A Recipe For More Temper Tantrums: Ignoring Temper Tantrums

By Leanna Rae Scott


I:0:T Let's look for a few minutes at the conventional wisdom around children's tantrums. Have you ever been subject to or witnessed a tantrum in progress when a parent (maybe even yourself) was actually observing the traditional ignore-the-tantrum rule? Somewhere in a public store, an infant or child was in a screaming rage. The parent reacted by (1) not paying any attention to the tantrum and the child, (2) keeping calm and cool, (3) staying nonchalant and unruffled, and (4) as fast as possible (while trying to look unhurried) getting out through the checkout and outside of the store. This outcome was much to everyone's relief, other than the child's-whose frustration and anger to that point had escalated to the extreme.

Let's examine this paradigm more closely. (I swear-that word is the only super-annoying scholarly one I will use here.) Responding to tantrums primarily through ignoring them is part of a very old parenting model or set of concepts, assumptions, values, and practices that constitutes a wrongheaded or misguided way of viewing tantrum reality.

All along, the parenting experts have been telling parents they should ignore tantrums just because (according to them) ignoring tantrums is the best way to deal with tantrum behavior in children. Experts, however, mostly admit that ignoring tantrums will not change or eliminate them-because, after all, they say, tantrum behavior in children is natural, normal, and inevitable.

Tantrum Probability: Tantrum behavior + responding by ignoring = tantrum behavior.
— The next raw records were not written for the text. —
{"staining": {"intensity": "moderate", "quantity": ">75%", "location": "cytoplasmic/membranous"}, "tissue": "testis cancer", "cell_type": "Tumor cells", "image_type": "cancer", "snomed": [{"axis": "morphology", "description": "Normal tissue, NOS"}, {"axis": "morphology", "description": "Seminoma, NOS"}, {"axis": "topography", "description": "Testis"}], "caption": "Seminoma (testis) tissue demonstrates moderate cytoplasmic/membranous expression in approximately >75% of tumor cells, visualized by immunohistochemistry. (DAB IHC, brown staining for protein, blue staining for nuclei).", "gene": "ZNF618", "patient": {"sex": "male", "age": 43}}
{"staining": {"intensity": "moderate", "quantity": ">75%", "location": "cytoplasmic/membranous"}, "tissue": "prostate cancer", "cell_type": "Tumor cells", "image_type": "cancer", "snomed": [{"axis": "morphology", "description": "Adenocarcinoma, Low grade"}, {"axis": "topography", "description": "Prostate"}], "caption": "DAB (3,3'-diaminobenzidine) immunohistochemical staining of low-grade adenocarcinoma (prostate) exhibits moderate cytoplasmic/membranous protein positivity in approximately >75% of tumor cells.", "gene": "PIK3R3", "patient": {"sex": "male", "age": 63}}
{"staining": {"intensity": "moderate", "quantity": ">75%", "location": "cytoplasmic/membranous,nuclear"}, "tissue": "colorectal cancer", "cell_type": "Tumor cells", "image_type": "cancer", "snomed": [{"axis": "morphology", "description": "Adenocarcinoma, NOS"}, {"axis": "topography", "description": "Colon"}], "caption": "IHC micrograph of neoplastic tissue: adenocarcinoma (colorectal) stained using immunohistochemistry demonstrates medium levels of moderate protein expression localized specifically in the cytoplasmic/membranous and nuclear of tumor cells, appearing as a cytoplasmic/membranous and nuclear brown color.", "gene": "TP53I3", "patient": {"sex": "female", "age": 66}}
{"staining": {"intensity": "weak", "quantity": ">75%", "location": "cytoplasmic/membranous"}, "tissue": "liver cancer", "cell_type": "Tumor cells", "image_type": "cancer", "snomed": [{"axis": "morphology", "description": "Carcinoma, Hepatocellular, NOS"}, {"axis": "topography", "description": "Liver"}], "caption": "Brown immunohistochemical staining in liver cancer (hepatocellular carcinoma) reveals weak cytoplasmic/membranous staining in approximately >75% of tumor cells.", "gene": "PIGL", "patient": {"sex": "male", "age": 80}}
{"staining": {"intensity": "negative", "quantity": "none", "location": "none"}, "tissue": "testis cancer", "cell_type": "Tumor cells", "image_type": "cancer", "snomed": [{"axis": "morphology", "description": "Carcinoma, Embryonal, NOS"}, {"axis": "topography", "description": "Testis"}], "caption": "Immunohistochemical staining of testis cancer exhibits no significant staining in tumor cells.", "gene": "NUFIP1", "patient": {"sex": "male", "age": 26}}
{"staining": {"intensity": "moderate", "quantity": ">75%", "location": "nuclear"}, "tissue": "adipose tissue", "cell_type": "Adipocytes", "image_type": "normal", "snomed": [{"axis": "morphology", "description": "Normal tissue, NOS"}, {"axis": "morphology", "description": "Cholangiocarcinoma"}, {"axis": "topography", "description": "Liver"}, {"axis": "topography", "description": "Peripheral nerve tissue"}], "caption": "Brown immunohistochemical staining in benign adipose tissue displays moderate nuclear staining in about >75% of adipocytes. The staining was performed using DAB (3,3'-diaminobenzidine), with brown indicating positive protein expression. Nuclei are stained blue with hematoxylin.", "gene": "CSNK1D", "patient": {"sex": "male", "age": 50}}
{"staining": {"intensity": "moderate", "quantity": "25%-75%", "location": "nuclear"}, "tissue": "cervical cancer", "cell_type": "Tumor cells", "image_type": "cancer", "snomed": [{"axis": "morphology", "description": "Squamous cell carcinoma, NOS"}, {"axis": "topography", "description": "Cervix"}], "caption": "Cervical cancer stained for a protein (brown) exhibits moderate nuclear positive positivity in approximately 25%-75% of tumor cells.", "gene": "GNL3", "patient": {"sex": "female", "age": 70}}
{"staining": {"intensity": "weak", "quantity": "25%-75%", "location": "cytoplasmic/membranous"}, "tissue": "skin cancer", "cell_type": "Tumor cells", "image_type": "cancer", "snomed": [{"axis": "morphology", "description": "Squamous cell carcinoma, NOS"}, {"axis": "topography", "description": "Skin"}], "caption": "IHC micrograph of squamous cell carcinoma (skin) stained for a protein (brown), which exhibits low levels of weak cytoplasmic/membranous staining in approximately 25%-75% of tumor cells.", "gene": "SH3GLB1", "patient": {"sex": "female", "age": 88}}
This circular theory really begs a few questions. What measurement is there for parents to use so they can understand if they're ignoring the tantrums thoroughly enough or well enough? Just kidding. Nobody asks that question. But they should. How can parents know if ignoring tantrums is even a good and valid technique like the experts say it is? There is absolutely no change or success to measure and no tool to use to evaluate this technique's effectiveness. This technique, in fact, doesn't claim to be effective in the creation of a change. Using this technique isn't supposed to solve anything. When the tantrum behavior, as it undoubtedly will, stays the same or perhaps gets worse, the tantrum parents are supposed to keep on ignoring the tantrums simply because the experts say so.

And that's exactly what I did at the beginning, novice parent that I was. I repeatedly ignored my first four children's tantrums until each of them outgrew the behavior, at about the age of two. I also responded to the tantrums of my fifth baby by ignoring them, until I found out that this technique was largely contributing to and provoking all of his tantrum behavior. I came to understand that the technique of ignoring tantrum and pre-tantrum anger is a big part of the cause of tantrums. And I learned clearly that as long as tantrums will be ignored they will continue to occur.